W najbliższych dniach ministerstwo rolnictwa powinno poznać szacunki ponad 800 komisji szacujących straty w rolnictwie  w całej Polsce. Dopiero te dane pozwolą określić, jaką pomoc będzie mogło zaproponować państwo. - Z meldunków jakie uzyskaliśmy od wojewodów wynika, że susza dotknęła uprawy na obszarze około 800 tysięcy hektarów, a wstępne szacunki strat opiewają na kwotę blisko 550 milionów złotych - relacjonował w środę Marek Sawicki, Minister Rolnictwa i Rozwoju Wsi. Temat suszy ma być szeroko omawiany w najbliższy wtorek podczas posiedzenia Sejmu. - Na tym posiedzeniu będziemy  analizowali skalę suszy i formy pomocy poszkodowanym - zapowiedział  szef resortu.

"Do dziś nie podjęte zostały żadne decyzje dotyczące wysokości i formy pomocy. Członkowie rządu są na bieżąco informowani o sytuacji. Jednocześnie trwają analizy możliwości finansowych budżetu państwa oraz starania o uzyskanie pomocy z Komisji Europejskiej" - brzmi oświadczenie ministerstwa rolnictwa z 20 sierpnia. Jest odpowiedzią na piętrzące się medialne doniesienia.

Kujawsko-Pomorskie jeszcze liczy

Do Urzędu Wojewódzkiego w Bydgoszczy dotarło pierwszych 14 protokołów gminnych komisji. Wynika z nich, że straty w tych 14 gminach dotyczą powierzchni 3879 hektarów, 233 gospodarstw. Wysokość oszacowanych do tej pory strat wynosi równowartość 4 602 850 zł. 

- Wszystkie protokoły gminnych komisji powinniśmy otrzymać w pierwszej połowie września - mówi Bartłomiej Michałek, rzecznik prasowy wojewody. - Dopiero wtedy będziemy wiedzieli, jakie straty wyrządziła susza w naszym województwie - dodaje. 

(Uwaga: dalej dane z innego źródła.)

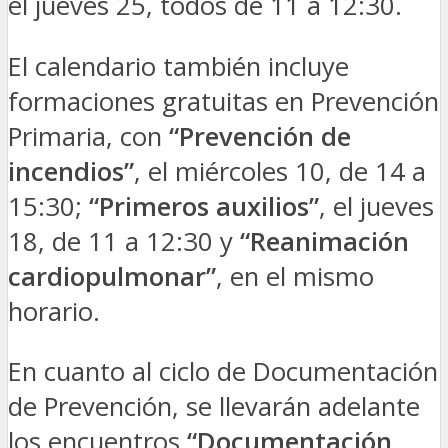
el jueves 25, todos de 11 a 12:30.
El calendario también incluye
formaciones gratuitas en Prevención
Primaria, con
“Prevención de
incendios”
, el miércoles 10, de 14 a
15:30;
“Primeros auxilios”
, el jueves
18, de 11 a 12:30 y
“Reanimación
cardiopulmonar”
, en el mismo
horario.
En cuanto al ciclo de Documentación
de Prevención, se llevarán adelante
los encuentros
“Documentación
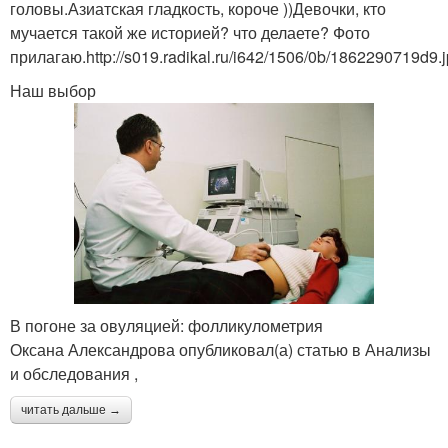
головы.Азиатская гладкость, короче ))Девочки, кто
мучается такой же историей? что делаете? Фото
прилагаю.http://s019.radikal.ru/i642/1506/0b/1862290719d9.
Наш выбор
В погоне за овуляцией: фолликулометрия
Оксана Александрова опубликовал(а) статью в Анализы
и обследования ,
читать дальше →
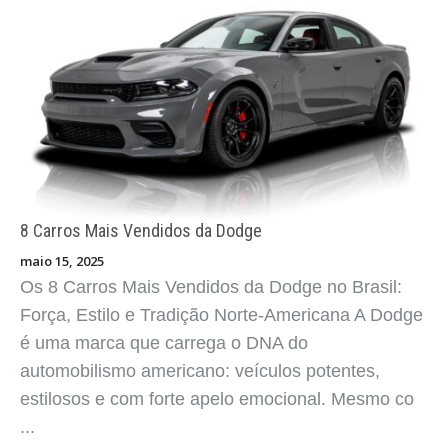
8 Carros Mais Vendidos da Citroën
maio 15, 2025
Os 8 Carros Mais Vendidos da Citroën no Brasil:
Criatividade, Conforto e Simplicidade com Estilo
Francês A Citroën é uma marca com identidade
própria. Desde sua chegada ao Brasil, ela sempre
se diferenciou por o ...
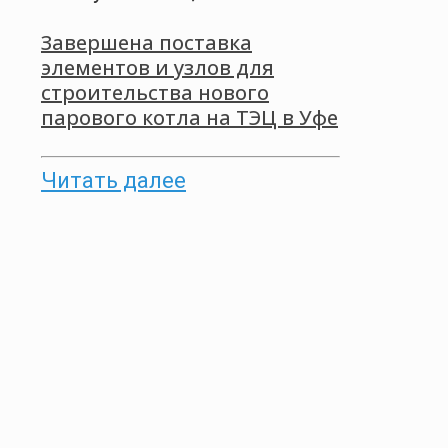
Завершена поставка
элементов и узлов для
строительства нового
парового котла на ТЭЦ в Уфе
Читать далее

Rządowy program pomocy poznamy, gdy wpłynie 2/3 raportów z województw

Szacunki gminnych komisji obejmują tylko te gospodarstwa, gdzie straty przekroczyły  30 proc. średniorocznej produkcji. Wśród oszacowanych już gmin najwięcej gospodarstw zgłosiło się i stwierdzono w nich takie straty jest gmina Lubicz - 34 gospodarstwa i gmina Szubin - 28 gospodarstw. Zaledwie jedno pojawia się w protokole z gminy Świekatowo i dwa w piśmie komisji z gminy Dąbrowa Chełmińska.
 

Straty suszowe mogą wzrosnąć 

A to dlatego, że przed nami jeszcze zbiory ziemniaków, kukurydzy, buraków. Województwo kujawsko-pomorskie jest obok lubelskiego, łódzkiego i mazowieckiego w najtrudniejszej sytuacji właśnie w odniesieniu do sytuacji w uprawie buraków cukrowych, informuje Krajowa Spółka Cukrowa. Na bazie relacji swoich oddziałów szacuje, że na obszarze ok. 18 proc. areału kontraktacyjnego stwierdzono znaczące skutki suszy, które mogą wpłynąć na obniżenie tegorocznych plonów w stosunku do zakontraktowanych wielkości. 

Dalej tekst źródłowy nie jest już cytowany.